> [What you need to do]:
Could you copy everything in the material below from the line containing "pose: elev=294.0 azim=320.4" down to the line containing "Dot at: occluded", switching "pose" to "camera" and keeping all else unchanged, and leave the pictures out?

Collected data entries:
— start —
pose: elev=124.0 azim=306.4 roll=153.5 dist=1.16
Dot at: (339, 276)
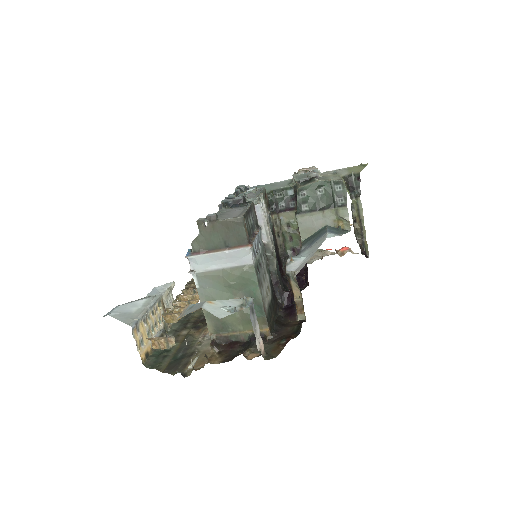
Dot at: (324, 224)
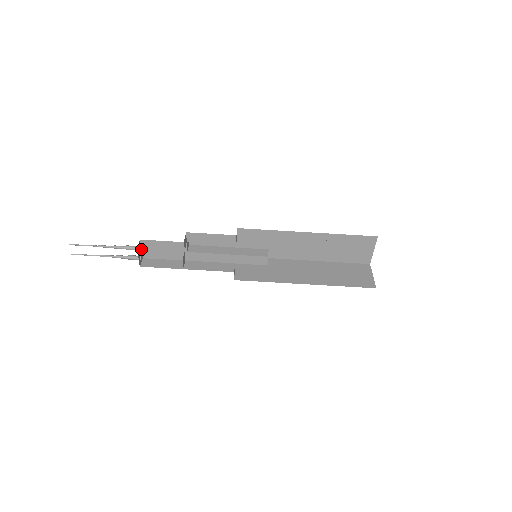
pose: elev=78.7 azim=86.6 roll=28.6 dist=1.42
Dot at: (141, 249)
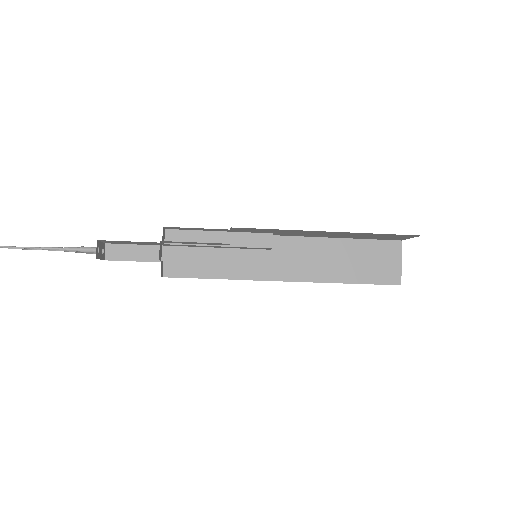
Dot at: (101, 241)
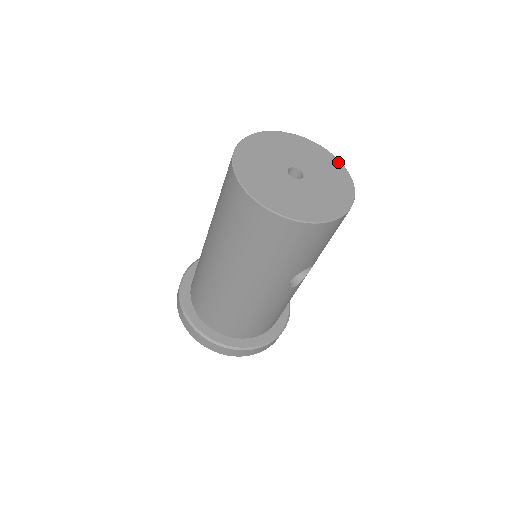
— end —
— start —
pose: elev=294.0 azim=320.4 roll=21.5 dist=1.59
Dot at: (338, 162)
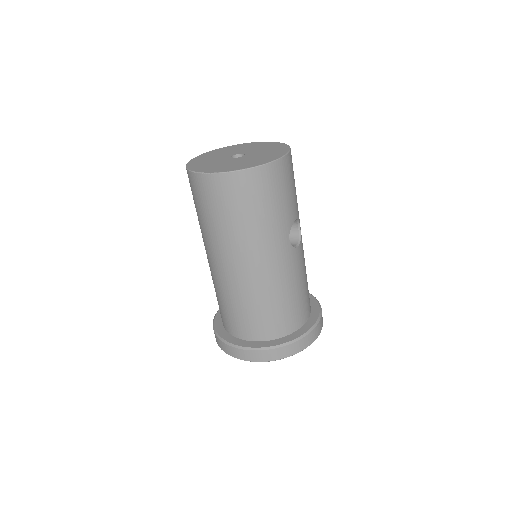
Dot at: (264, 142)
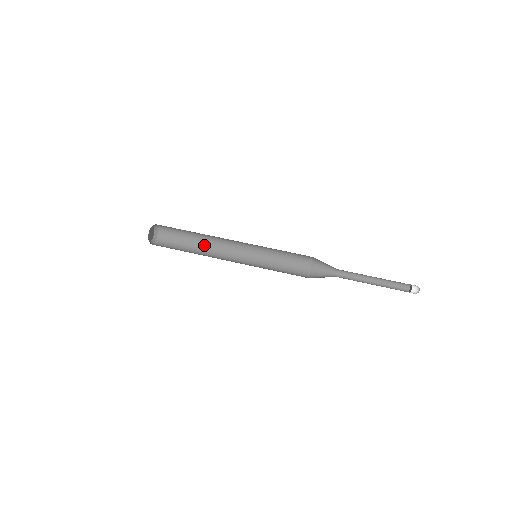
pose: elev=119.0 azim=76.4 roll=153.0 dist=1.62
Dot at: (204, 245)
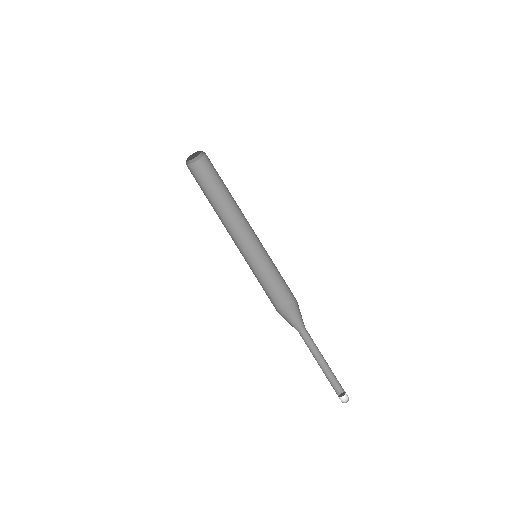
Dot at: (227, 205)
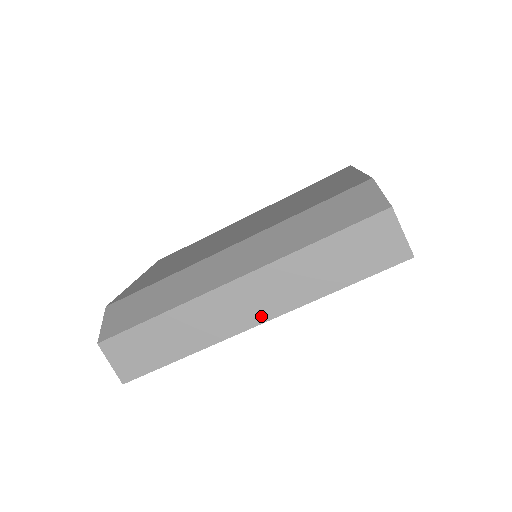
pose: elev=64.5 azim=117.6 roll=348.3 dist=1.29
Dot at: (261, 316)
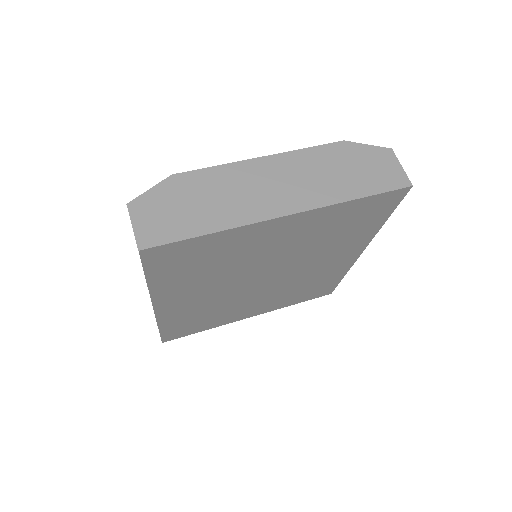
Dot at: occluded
— end —
> [Answer]:
camera: elev=294.0 azim=320.4 roll=21.5 dist=1.59
Dot at: (338, 162)
Dot at: (264, 142)
camera: elev=119.0 azim=76.4 roll=153.0 dist=1.62
Dot at: (204, 245)
Dot at: (227, 205)
camera: elev=64.5 azim=117.6 roll=348.3 dist=1.29
Dot at: (261, 316)
Dot at: occluded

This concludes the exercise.